Jumma’a, a resident of the southern Gaza city of Rafah, told interrogators that the plan was for one boat to act as a diversion by leaving the fishing zone so that a navy ship would approach it.

“A second boat would attack the ship, firing a Kornet (anti-tank) missile at it, with the intention of causing injury and death to the soldiers on board,” the statement said

A third boat would then arrive on the scene and take the wounded soldiers hostage and steal the bodies of those killed, the security forces said.

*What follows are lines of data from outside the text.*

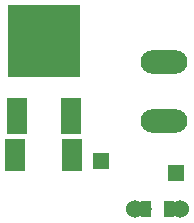
<source format=gts>
G04 (created by PCBNEW (2013-07-07 BZR 4022)-stable) date 24/10/2014 07:26:06*
%MOIN*%
G04 Gerber Fmt 3.4, Leading zero omitted, Abs format*
%FSLAX34Y34*%
G01*
G70*
G90*
G04 APERTURE LIST*
%ADD10C,0.00590551*%
%ADD11R,0.06X0.008*%
%ADD12R,0.035X0.055*%
%ADD13C,0.06*%
%ADD14R,0.065X0.12*%
%ADD15R,0.24X0.24*%
%ADD16O,0.156X0.078*%
%ADD17R,0.0709X0.1063*%
%ADD18R,0.055X0.055*%
G04 APERTURE END LIST*
G54D10*
G54D11*
X86800Y-69600D03*
G54D12*
X87675Y-69600D03*
X86925Y-69600D03*
G54D13*
X86550Y-69600D03*
X88050Y-69600D03*
G54D11*
X87800Y-69600D03*
G54D14*
X82600Y-66500D03*
G54D15*
X83500Y-64000D03*
G54D14*
X84400Y-66500D03*
G54D16*
X87500Y-64710D03*
X87500Y-66680D03*
G54D17*
X82555Y-67800D03*
X84445Y-67800D03*
G54D18*
X85400Y-68000D03*
X87900Y-68400D03*
M02*

</source>
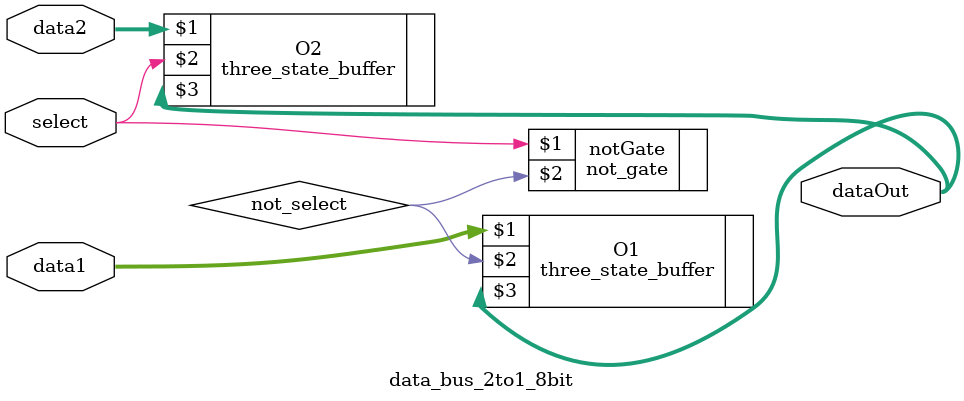
<source format=v>
`timescale 1ns / 1ps

module data_bus_2to1_8bit(
    input [7:0] data1,
    input [7:0] data2,
    input wire select,
    output [7:0] dataOut
    );
    wire not_select;
    not_gate notGate(select, not_select); 
    
    three_state_buffer O1(data1, not_select, dataOut);
    three_state_buffer O2(data2, select, dataOut);
endmodule

</source>
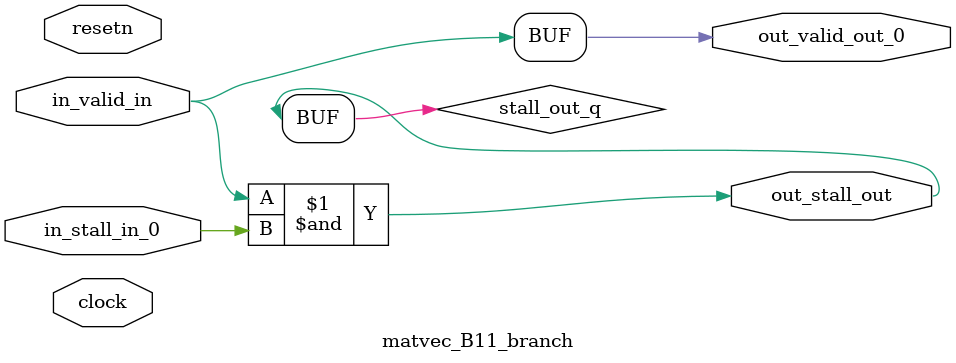
<source format=sv>



(* altera_attribute = "-name AUTO_SHIFT_REGISTER_RECOGNITION OFF; -name MESSAGE_DISABLE 10036; -name MESSAGE_DISABLE 10037; -name MESSAGE_DISABLE 14130; -name MESSAGE_DISABLE 14320; -name MESSAGE_DISABLE 15400; -name MESSAGE_DISABLE 14130; -name MESSAGE_DISABLE 10036; -name MESSAGE_DISABLE 12020; -name MESSAGE_DISABLE 12030; -name MESSAGE_DISABLE 12010; -name MESSAGE_DISABLE 12110; -name MESSAGE_DISABLE 14320; -name MESSAGE_DISABLE 13410; -name MESSAGE_DISABLE 113007; -name MESSAGE_DISABLE 10958" *)
module matvec_B11_branch (
    input wire [0:0] in_stall_in_0,
    input wire [0:0] in_valid_in,
    output wire [0:0] out_stall_out,
    output wire [0:0] out_valid_out_0,
    input wire clock,
    input wire resetn
    );

    wire [0:0] stall_out_q;


    // stall_out(LOGICAL,6)
    assign stall_out_q = in_valid_in & in_stall_in_0;

    // out_stall_out(GPOUT,4)
    assign out_stall_out = stall_out_q;

    // out_valid_out_0(GPOUT,5)
    assign out_valid_out_0 = in_valid_in;

endmodule

</source>
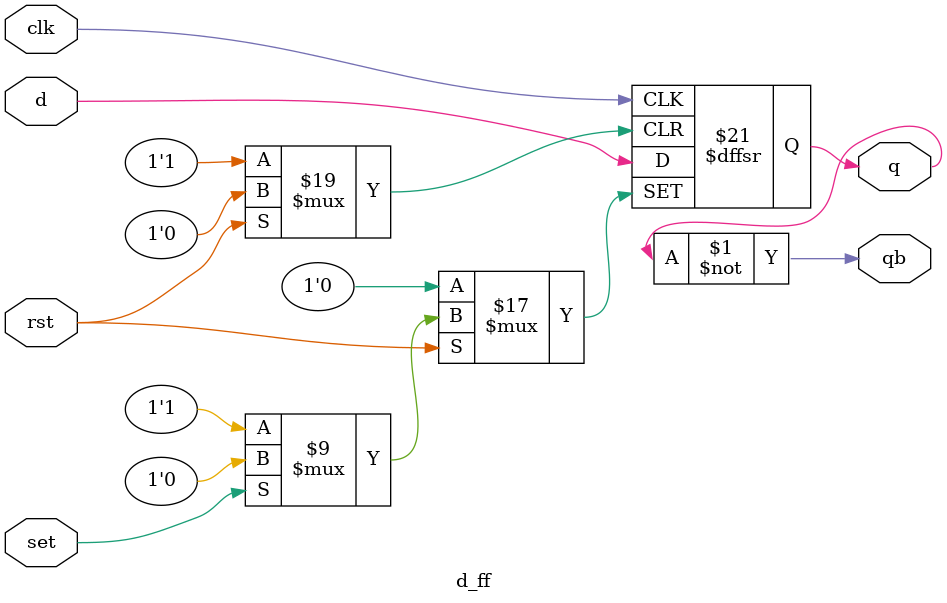
<source format=v>
module d_ff(
	clk,
	rst,
	set,
	d,
	q,
	qb);
	
	input 			clk, rst, set;
	input 			d;
	output 			q, qb;
	
	reg				q;
	
	assign			qb	=	~q;
	
	always @ (posedge clk or negedge rst or negedge set) begin
		if(!rst)
			q <= 0;
		else if(!set)
			q <= 1;
		else
			q <= d;
	end
	
endmodule
</source>
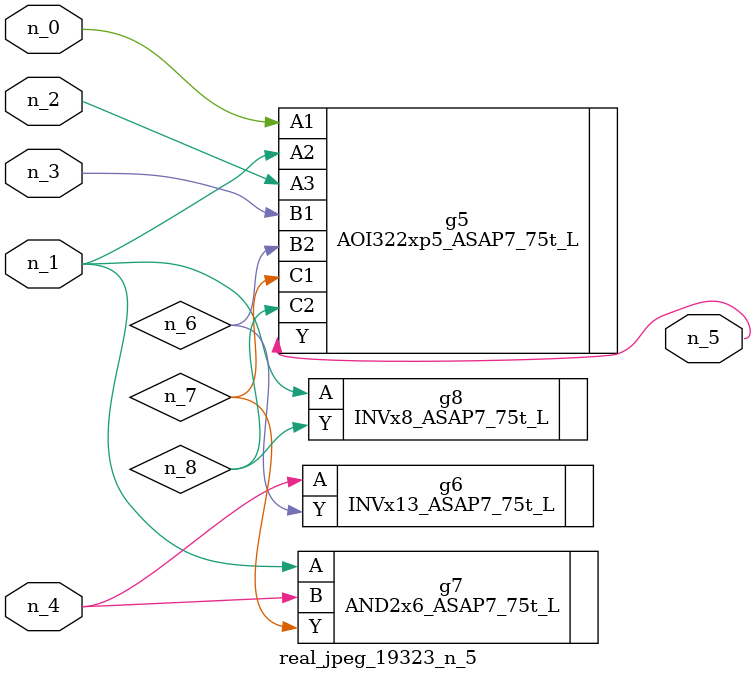
<source format=v>
module real_jpeg_19323_n_5 (n_4, n_0, n_1, n_2, n_3, n_5);

input n_4;
input n_0;
input n_1;
input n_2;
input n_3;

output n_5;

wire n_8;
wire n_6;
wire n_7;

AOI322xp5_ASAP7_75t_L g5 ( 
.A1(n_0),
.A2(n_1),
.A3(n_2),
.B1(n_3),
.B2(n_6),
.C1(n_7),
.C2(n_8),
.Y(n_5)
);

AND2x6_ASAP7_75t_L g7 ( 
.A(n_1),
.B(n_4),
.Y(n_7)
);

INVx8_ASAP7_75t_L g8 ( 
.A(n_1),
.Y(n_8)
);

INVx13_ASAP7_75t_L g6 ( 
.A(n_4),
.Y(n_6)
);


endmodule
</source>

“In order to prepare for the attack, Jumma’a conducted a number of observation missions on navy ships and collected intelligence about the location of the navy ships, the number of soldiers on them and the types of weaponry on board,” the statement said.

An Israeli Navy Dvora-class patrol boat during an exercise on March 2, 2015. (Matan Portnoy/Israel Defense Forces/Flickr)

Jumma’a was indicted in a Beersheba court on Wednesday on a litany of charges, including planning to conduct a terror attack, acquiring weapons and belonging to a terrorist organization.

According to the charge sheet, Jumma’a joined the Islamic Jihad in 2016. A year later, he agreed to conduct the attack on the navy in exchange for $5,000.

In addition, he was charged with transporting 300 kilograms (660 pounds) of explosives on a fishing boat from Egypt to the Gaza Strip on behalf of the Hamas terrorist organization sometime in either 2012 or 2013, and of transporting 150 packages of fiberglass from Egypt to Gaza for Hamas for the purposes of manufacturing weapons in 2014 or 2015.

He was also accused of smuggling four AK-47 assault rifles and a pistol from Egypt to Gaza through an underground tunnel for Hamas in 2015.

Prime Minister Benjamin Netanyahu and Defense Minister Avigdor Liberman hailed the joint IDF-Shin Bet operation. “The complexities of the Gaza border are varied and complicated. [But] the nation of Israel has someone it can count on,” Liberman wrote on Twitter.

Netanyahu said the plot showed “true intentions of the terror groups in Gaza, who are trying to camouflage their murderous plans by organizing provocations along the security fence.”

Palestinians march past a tent city toward the border with Israel east of Gaza City in the Gaza Strip on March 30, 2018. (Mahmud Hams/AFP)

On Friday, over 30,000 Palestinians demonstrated along the Gaza border, in what Israel describes as a riot orchestrated by the Hamas terrorist group, which rules Gaza, and what Palestinians say was supposed to be a peaceful protest.

There were discrepancies in Palestinian reports on the Gaza death toll from Friday. While Hamas claimed Monday that 18 had died, the official news agency of the Palestinian Authority had the number at 16. Israel has no official death toll figures.

IDF Spokesman Brig. Gen. Ronen Manelis said on Saturday that all those killed were engaged in violence. Manelis said on Friday evening that the army had faced “a violent, terrorist demonstration at six points” along the fence. He said the IDF used “pinpoint fire” wherever there were attempts to breach or damage the security fence.

The Shin Bet and IDF accused the Iran-backed Islamic Jihad of taking advantage of the “civilian comforts” granted by Israel to the residents of Gaza, specifically fishing rights, in order to “advance terror attacks.”

In addition to the planned naval attack, the Palestinian Islamic Jihad has already carried out at least two other acts of revenge on Israel for destroying its tunnel on October 30.

One month later, the group fired a barrage of mortar shells at an army position northeast of the Gaza Strip, causing damage but no injury. In December, the group also fired mortar shells at southern Israel in order to disrupt an event honoring an IDF soldier who was killed in the 2014 Gaza war and whose remains are currently being held by the Hamas terrorist group.